Uitspraak
1.Procesverloop in cassatie
2.Beoordeling van het eerste cassatiemiddel
3.Beoordeling van het tweede cassatiemiddel
4.Beslissing
7 oktober 2025.
Hoge Raad
In deze zaak gaat het om een cassatieberoep ingesteld door de verdachte tegen een arrest van het gerechtshof 's-Hertogenbosch van 16 mei 2023. De verdachte, geboren in 1995, heeft via zijn advocaat J. Kuijper cassatiemiddelen voorgesteld. De advocaat-generaal T.N.B.M. Spronken heeft geconcludeerd tot verwerping van het beroep. Het eerste cassatiemiddel betreft de motivering van het bewezenverklaarde, maar dit leidt niet tot cassatie. De redenen hiervoor zijn uiteengezet in de conclusie van de advocaat-generaal.
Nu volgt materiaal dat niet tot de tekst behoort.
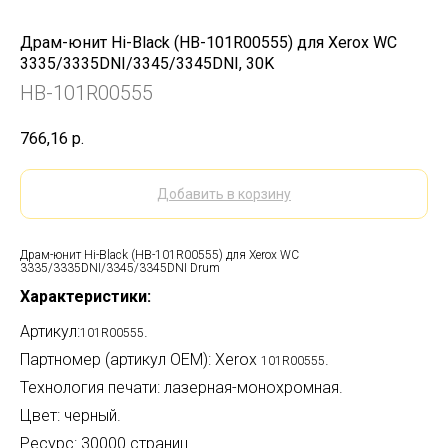
Драм-юнит Hi-Black (HB-101R00555) для Xerox WC
3335/3335DNI/3345/3345DNI, 30K
HB-101R00555
766,16
р.
Добавить в корзину
Драм-юнит Hi-Black (HB-101R00555) для Xerox WC
3335/3335DNI/3345/3345DNI Drum
Характеристики:
Артикул:
.
101R00555
Партномер (артикул OEM): Xerox
.
101R00555
Технология печати: лазерная-монохромная.
Цвет: черный.
Ресурс: 30000 страниц.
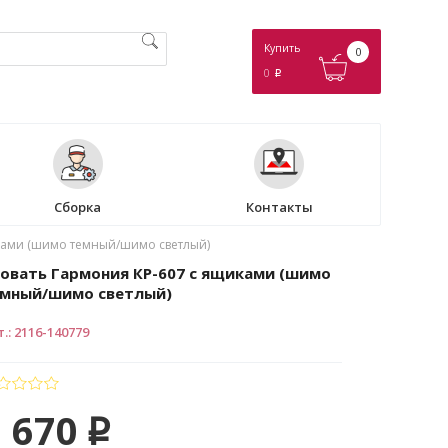
Купить
0
0
p
Сборка
Контакты
ками (шимо темный/шимо светлый)
овать Гармония КР-607 с ящиками (шимо
мный/шимо светлый)
т.
:
2116-140779
 670
p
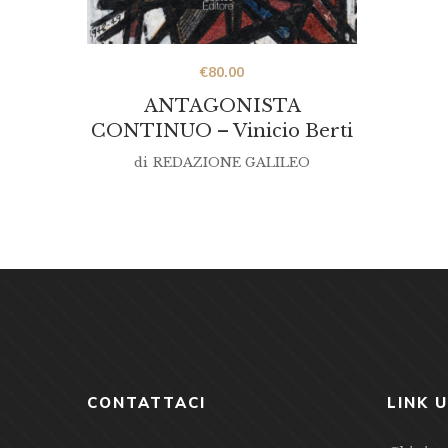
€
80.00
ANTAGONISTA
CONTINUO – Vinicio Berti
di
REDAZIONE GALILEO
CONTATTACI
LINK U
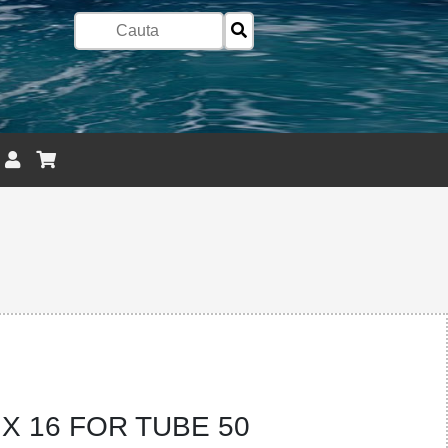
 X 16 FOR TUBE 50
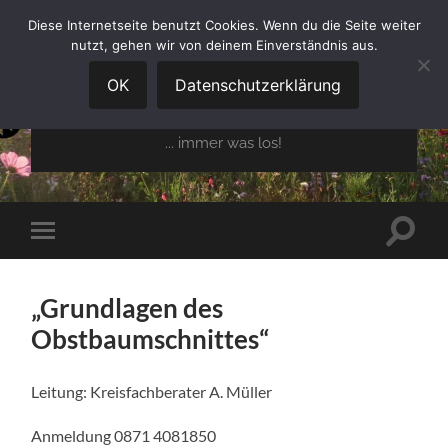
Diese Internetseite benutzt Cookies. Wenn du die Seite weiter
nutzt, gehen wir von deinem Einverständnis aus.
GARTENBAUVEREIN
OBERGLAIM E.V.
OK
Datenschutzerklärung
... immer was los!
Suchfe
Mobile-
ein-/a
Menü
ein-/ausblenden
„Grundlagen des
Obstbaumschnittes“
Leitung: Kreisfachberater A. Müller
Anmeldung 0871 4081850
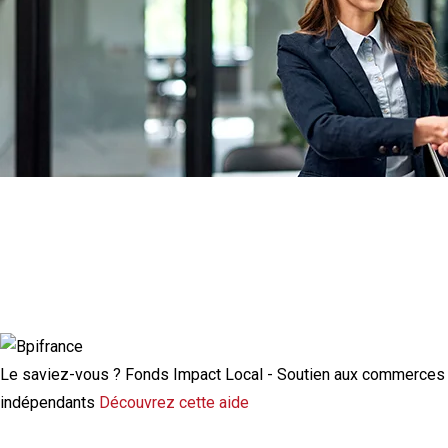
Actualité à la une
Rupture conventionnelle : ce que change
la modulation de l’indemnisation
chômage
Le saviez-vous ?
Fonds Impact Local - Soutien aux commerces
indépendants
Découvrez cette aide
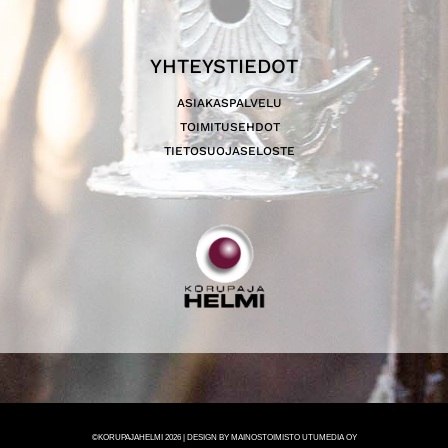
YHTEYSTIEDOT
ASIAKASPALVELU
TOIMITUSEHDOT
TIETOSUOJASELOSTE
©KORUPAJAHELMI 2026 | DESIGN BY MAINOSTOIMISTO UTUMEDIA OY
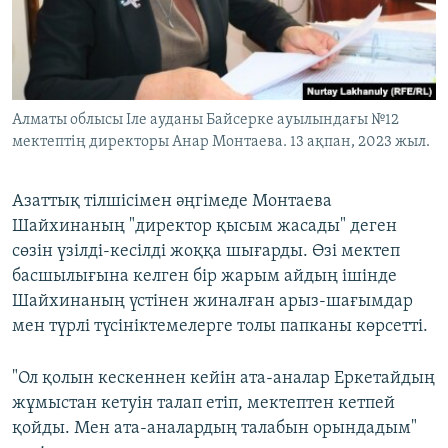
Алматы облысы Іле ауданы Байсерке ауылындағы №12
мектептің директоры Анар Монтаева. 13 ақпан, 2023 жыл.
Азаттық тілшісімен әңгімеде Монтаева
Шайхинаның "директор қысым жасады" деген
сөзін үзілді-кесілді жоққа шығарды. Өзі мектеп
басшылығына келген бір жарым айдың ішінде
Шайхинаның үстінен жиналған арыз-шағымдар
мен түрлі түсініктемелерге толы папканы көрсетті.
"Ол қолын кескеннен кейін ата-аналар Еркетайдың
жұмыстан кетуін талап етіп, мектептен кетпей
қойды. Мен ата-аналардың талабын орындадым"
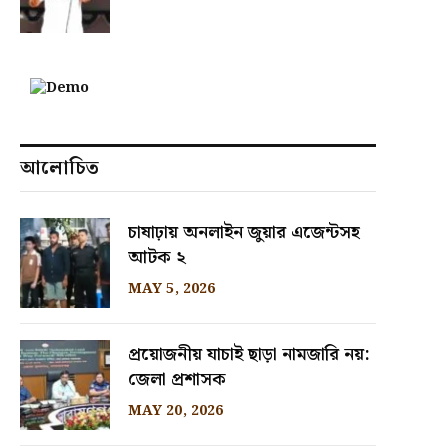
আলোচিত
চাষাঢ়ায় অনলাইন জুয়ার এজেন্টসহ
আটক ২
MAY 5, 2026
প্রয়োজনীয় যাচাই ছাড়া নামজারি নয়:
জেলা প্রশাসক
MAY 20, 2026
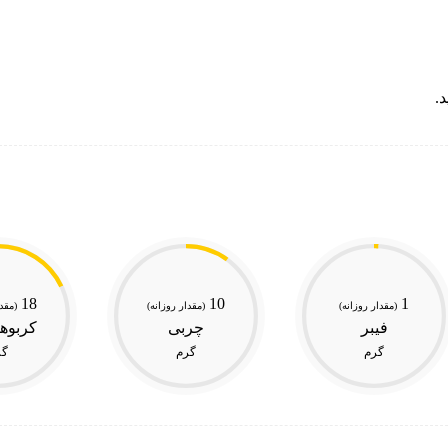
18
10
1
(مقدار روزانه)
(مقدار روزانه)
(مقدا
فیبر
چربی
کربوه
گرم
گرم
گر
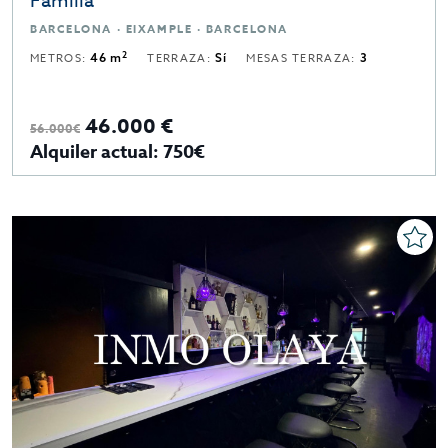
Familia
BARCELONA · EIXAMPLE · BARCELONA
2
METROS:
46 m
TERRAZA:
Sí
MESAS TERRAZA:
3
46.000 €
56.000€
Alquiler actual: 750€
Het tweede cassatiemiddel stelt dat de redelijke termijn, zoals bedoeld in artikel 6 lid 1 van het Europees Verdrag tot bescherming van de rechten van de mens (EVRM), is overschreden omdat de stukken te laat door het hof zijn ingezonden. De Hoge Raad oordeelt dat dit cassatiemiddel gegrond is, aangezien er meer dan twee jaren zijn verstreken sinds het instellen van het cassatieberoep. De Hoge Raad concludeert dat de redelijke termijn is overschreden, maar verbindt hieraan geen verdere rechtsgevolgen, gezien de opgelegde geheel voorwaardelijke gevangenisstraf van twee weken en een geldboete van € 750.
Uiteindelijk verwerpt de Hoge Raad het beroep, en dit arrest is uitgesproken op 7 oktober 2025 door de vice-president M.J. Borgers, samen met de raadsheren A.L.J. van Strien en C. Caminada, in aanwezigheid van de waarnemend griffier S.P. Bakker.